# Windbreaks



## Littlebt (May 19, 2012)

We are looking to get a windbreak, "windbreak of Nottingham" look absolute quality but at a price! However,you only get what you pay for! Could anyone advise on experiences with a windbreak and recommendations would be appreciated.

We have a 9m Motorhome and a small dog so the idea of two compartments appeal.


----------



## Penquin (Oct 15, 2007)

We have a superb Jormax Windbreak - it is solidly constructed, has excellent stability and extra guy lines to ensure it does not blow over....

but it is not a cheap accessory.....

http://www.jormaxwindbreaks.co.uk/

they are sold at many MH shows and certainly are highly recommended by us.......  

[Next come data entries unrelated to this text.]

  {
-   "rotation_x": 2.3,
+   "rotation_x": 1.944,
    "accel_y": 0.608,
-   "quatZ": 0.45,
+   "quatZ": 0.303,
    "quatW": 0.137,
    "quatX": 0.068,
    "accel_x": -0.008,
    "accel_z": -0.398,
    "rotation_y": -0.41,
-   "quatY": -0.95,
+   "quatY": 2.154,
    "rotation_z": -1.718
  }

The addition of a see through panel means that you do not end up totally isolated and it is easy to link them together to create a large enclosed space if you wish.......

Dave


----------



## Littlebt (May 19, 2012)

*Windbreak*

Thanks Dave, I have had a quick look on their website and they also look like the quality I'm looking for.


----------



## aldra (Jul 2, 2009)

WE don't use them as they would not prevent Shadow getting out

As a wind break we prefer windblocker shades

For the dog a secure garage with wire doors either side

Aldra


----------



## rayc (Jun 3, 2008)

I try to carry 5 or 6 so that I can build a fortress so that I do not get annoyed on site by other campers cutting across my pitch or children on bikes.

only kidding


----------



## Littlebt (May 19, 2012)

We actually use a cage which is quite large for the dog a "Bodequero" which is taller but similar to. Jack Russell and he's quite happy in there but the idea of an enclosure appeals as he would have more space to chill. 

What are Windblocker shades? 

The availability of quality/sturdy windbreaks without the been of guide ropes everywhere seems very limited.


----------



## Penquin (Oct 15, 2007)

The Jormax ones we like have tensioning bars and guy lines as well as aluminium poles (NB aluminium not the cross-the-pond incorrectly spelled version...... :lol: ).

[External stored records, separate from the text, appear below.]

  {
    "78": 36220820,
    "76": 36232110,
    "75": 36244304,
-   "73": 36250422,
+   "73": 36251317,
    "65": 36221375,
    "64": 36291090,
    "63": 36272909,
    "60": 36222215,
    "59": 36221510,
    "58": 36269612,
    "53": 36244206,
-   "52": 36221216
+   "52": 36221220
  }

The tensioning bars are adjusted by screws so that the uproghts are kept uproght and do not collapse together, the guy lines stop it moving backwards and forewards if the wind is coming against it - itherwise they tend to dig bigger and bigger holes until the entire things fall out....

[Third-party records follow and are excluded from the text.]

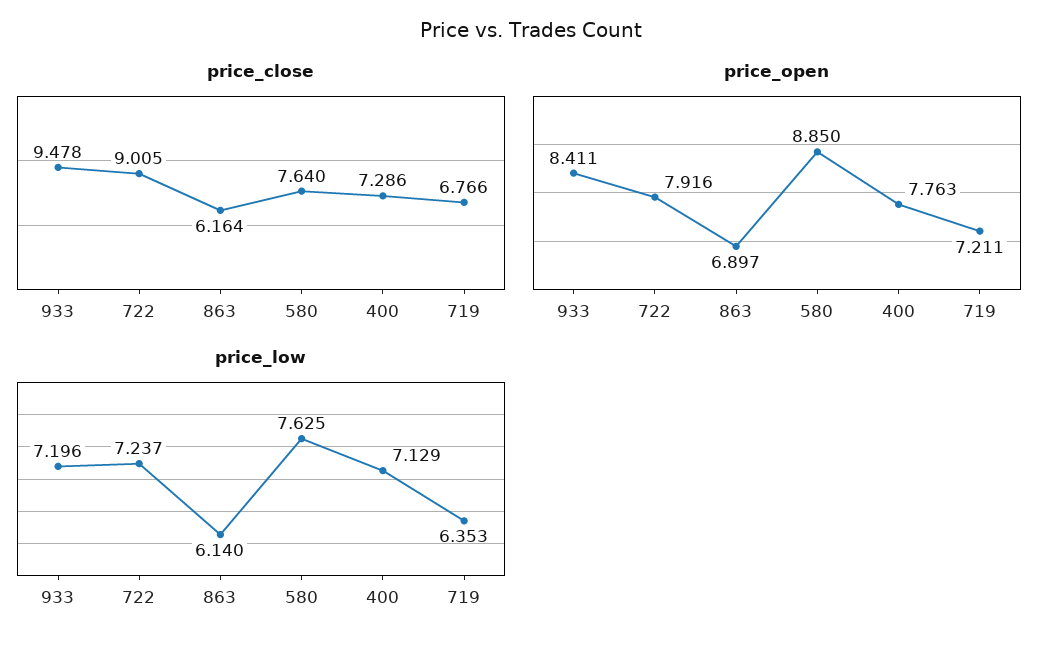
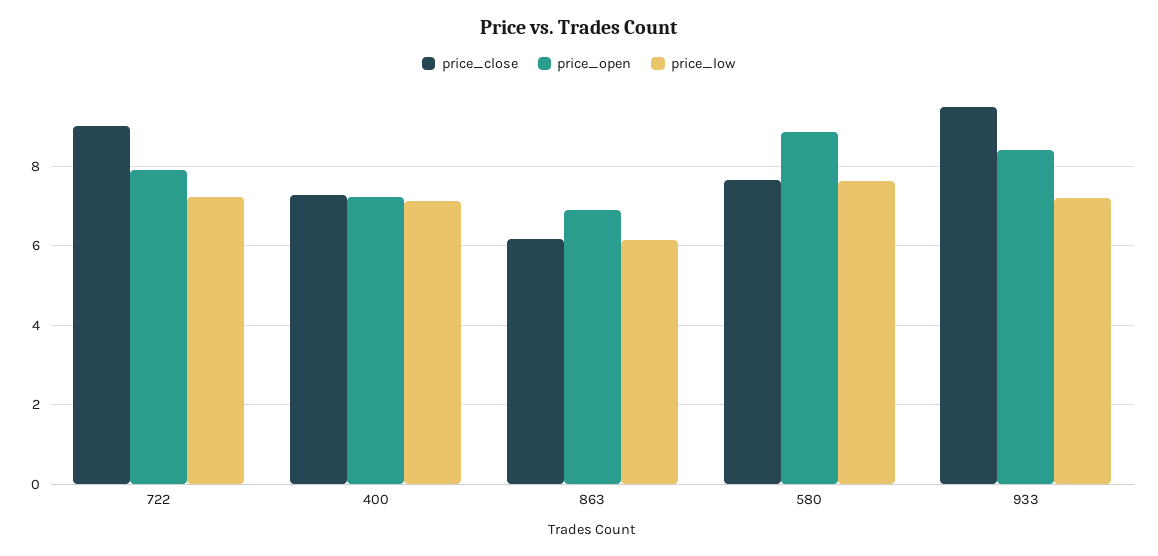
  {
    "price_close": {
      "933": 9.478,
      "722": 9.005,
      "863": 6.164,
      "580": 7.64,
-     "400": 7.286,
+     "400": 7.286
-     "719": 6.766
    },
    "price_open": {
      "933": 8.411,
      "722": 7.916,
      "863": 6.897,
      "580": 8.85,
-     "400": 7.763,
+     "400": 7.2
-     "719": 7.211
    },
    "price_low": {
      "933": 7.196,
      "722": 7.237,
      "863": 6.14,
      "580": 7.625,
-     "400": 7.129,
+     "400": 7.129
-     "719": 6.353
    }
  }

So although they may seem a nuisance at the time, they do serve very useful functions IMO.

Dave


----------



## wakk44 (Jun 15, 2006)

I absolutely hate 'em,I have tried a few different designs and every one of them has ended up in a heap on the floor in strong winds.

We always tend to go the the windiest places on earth so that may be a factor :roll: 


rayc said:


> I try to carry 5 or 6 so that I can build a fortress so that I do not get annoyed on site by other campers cutting across my pitch or children on bikes.
> 
> only kidding


Many a true word in jest,I have witnessed this strange phenomona whereby a camper has surrounded their pitch with garish windbreaks and defended their territory,scowling at anyone who dares to come near. :lol:


----------



## aldra (Jul 2, 2009)

I dont think they would be a fail safe way to restrain a dog unless there was a rope restraint used in conjunction 

They stop the wind, define an area, prevent people passing too close are easy to erect and remove and very light weight Littlebt

Aldra


----------



## Jezport (Jun 19, 2008)

I have had a few people buy my awnings to keep dogs in. I suppose it depends on the dog though, some are better than Houdini at escaping :lol:


----------